Auch Lokalbühnen haben Online-Angebote in petto
Und was bieten die Bühnen der Region? Darmstadt schlägt sich wacker mit seiner "Täglichen Dosis" und vor allem mit der Lesungsreihe "Vitamin L". Auf der Seite des Mainzer Staatstheaters gibt es eine bunte Schnipsel-Vielfalt, unter anderem kann man Generalmusikdirektor Hermann Bäumer bei einer musikalischen Ausgrabung beobachten. Mit dem Spaten befördert er im Garten einen Klavierauszug von "Lalla-Roukh" zutage, einer Oper des kaum noch bekannten französischen Romantikers Félicien David. Vielleicht ist das ja ein Hinweis auf den nächsten Spielplan. Wiesbaden ist auffallend sparsam mit dem Online-Angebot, immerhin greift der Opernchor-Sänger Adolmir Mollov zum Akkordeon und singt eine herzhafte Version von "Funiculi, Funicula", und Iris Limbarth spielt eine Szene aus dem "Weißen Rössl" nach. Aus Gießen Funkstille, Marburg punktet mit der Online-Serie "#LiebeindenZeitenderCorona".

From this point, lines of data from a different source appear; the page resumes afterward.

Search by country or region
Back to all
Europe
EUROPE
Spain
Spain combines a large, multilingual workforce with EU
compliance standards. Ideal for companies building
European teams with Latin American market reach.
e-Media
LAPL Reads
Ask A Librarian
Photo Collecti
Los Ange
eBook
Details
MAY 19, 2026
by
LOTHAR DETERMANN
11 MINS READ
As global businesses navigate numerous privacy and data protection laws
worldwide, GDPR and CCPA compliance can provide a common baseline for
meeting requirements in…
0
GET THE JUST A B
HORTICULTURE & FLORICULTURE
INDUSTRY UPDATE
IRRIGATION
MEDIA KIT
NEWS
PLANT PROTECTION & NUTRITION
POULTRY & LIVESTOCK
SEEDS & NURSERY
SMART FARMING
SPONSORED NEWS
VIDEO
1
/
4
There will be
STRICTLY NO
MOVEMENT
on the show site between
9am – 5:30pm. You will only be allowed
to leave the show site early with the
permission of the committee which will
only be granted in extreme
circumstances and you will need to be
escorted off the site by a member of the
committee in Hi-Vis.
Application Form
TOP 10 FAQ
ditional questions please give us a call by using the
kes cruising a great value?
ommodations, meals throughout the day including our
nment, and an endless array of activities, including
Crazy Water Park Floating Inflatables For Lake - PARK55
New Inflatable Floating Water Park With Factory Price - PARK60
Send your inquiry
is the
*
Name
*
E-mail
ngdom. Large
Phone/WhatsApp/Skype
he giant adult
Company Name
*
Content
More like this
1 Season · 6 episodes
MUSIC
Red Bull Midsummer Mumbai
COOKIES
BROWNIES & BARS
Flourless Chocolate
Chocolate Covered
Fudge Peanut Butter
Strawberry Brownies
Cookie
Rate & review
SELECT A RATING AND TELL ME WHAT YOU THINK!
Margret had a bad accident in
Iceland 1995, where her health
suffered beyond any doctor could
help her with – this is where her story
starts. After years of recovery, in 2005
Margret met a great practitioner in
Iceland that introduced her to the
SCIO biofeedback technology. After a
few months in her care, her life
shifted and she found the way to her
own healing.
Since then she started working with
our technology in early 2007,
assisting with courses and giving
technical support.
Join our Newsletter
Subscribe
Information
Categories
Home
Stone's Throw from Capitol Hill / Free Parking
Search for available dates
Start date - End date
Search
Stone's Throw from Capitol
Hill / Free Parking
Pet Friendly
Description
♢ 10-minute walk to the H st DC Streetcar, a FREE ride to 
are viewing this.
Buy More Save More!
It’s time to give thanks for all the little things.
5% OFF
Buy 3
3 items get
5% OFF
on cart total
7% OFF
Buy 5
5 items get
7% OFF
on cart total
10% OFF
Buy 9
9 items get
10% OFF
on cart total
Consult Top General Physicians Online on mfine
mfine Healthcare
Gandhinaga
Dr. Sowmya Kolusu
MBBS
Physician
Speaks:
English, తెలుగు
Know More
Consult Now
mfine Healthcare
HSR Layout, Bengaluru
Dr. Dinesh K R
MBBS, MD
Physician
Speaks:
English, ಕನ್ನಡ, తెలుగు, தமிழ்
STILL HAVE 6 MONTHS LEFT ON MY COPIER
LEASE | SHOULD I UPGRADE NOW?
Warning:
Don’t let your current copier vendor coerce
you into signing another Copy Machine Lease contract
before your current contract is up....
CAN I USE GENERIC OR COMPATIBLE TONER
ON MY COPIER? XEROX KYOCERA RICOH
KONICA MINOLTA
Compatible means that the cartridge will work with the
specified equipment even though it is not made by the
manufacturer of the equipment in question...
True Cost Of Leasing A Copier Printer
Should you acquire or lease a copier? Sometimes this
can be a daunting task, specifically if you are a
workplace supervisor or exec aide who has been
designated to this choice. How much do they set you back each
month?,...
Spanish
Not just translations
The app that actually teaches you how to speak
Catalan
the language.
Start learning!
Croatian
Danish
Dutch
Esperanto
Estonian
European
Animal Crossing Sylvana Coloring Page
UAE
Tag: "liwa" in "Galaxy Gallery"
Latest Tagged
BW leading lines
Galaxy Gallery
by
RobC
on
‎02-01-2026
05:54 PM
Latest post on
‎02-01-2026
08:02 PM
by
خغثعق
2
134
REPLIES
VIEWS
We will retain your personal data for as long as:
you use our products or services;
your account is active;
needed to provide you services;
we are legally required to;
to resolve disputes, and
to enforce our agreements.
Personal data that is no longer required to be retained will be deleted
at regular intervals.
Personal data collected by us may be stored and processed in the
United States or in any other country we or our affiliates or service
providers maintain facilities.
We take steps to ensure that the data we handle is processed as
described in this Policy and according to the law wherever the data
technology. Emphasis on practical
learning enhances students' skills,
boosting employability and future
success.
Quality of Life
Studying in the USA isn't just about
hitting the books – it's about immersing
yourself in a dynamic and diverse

Und alle konkurrieren mit dem reichen Angebot jener Sender, die sich ja ohnehin auf Kultur spezialisiert haben. Das ZDF lässt Moritz Eggert kurze Opernfassungen ganz ohne Musik erzählen oder bietet "Aida" mit Netrebko, 3sat lässt die Wahl zwischen "Rigoletto" aus Bregenz oder der "Zauberflöte" aus Sankt Margarethen. Und in der Arte-Mediathek zahlt es sich aus, dass der Kulturkanal schon im vergangenen Herbst ein europäisches Opernhaus eröffnet hat mit Beiträgen aus Genf oder Paris, Hamburg oder Wien. Wann kommt man schon mal ins Opernhaus von Helsinki? Das sollte man nachholen, sobald es wieder geht, denn von dort kommt nicht nur eine spannende "Tosca" des Regisseurs Christof Loy, sondern auch der schönste Fund: "Pippi Langstrumpf" als Ballett von Pär Isberg, bei dem die Rotzopf-Göre kraftvoll in die gezirkelte Spitzentanz-Konvention einbricht. Das ist Gute-Laune-Theater, wie man es in diesen Tagen besonders gut brauchen kann.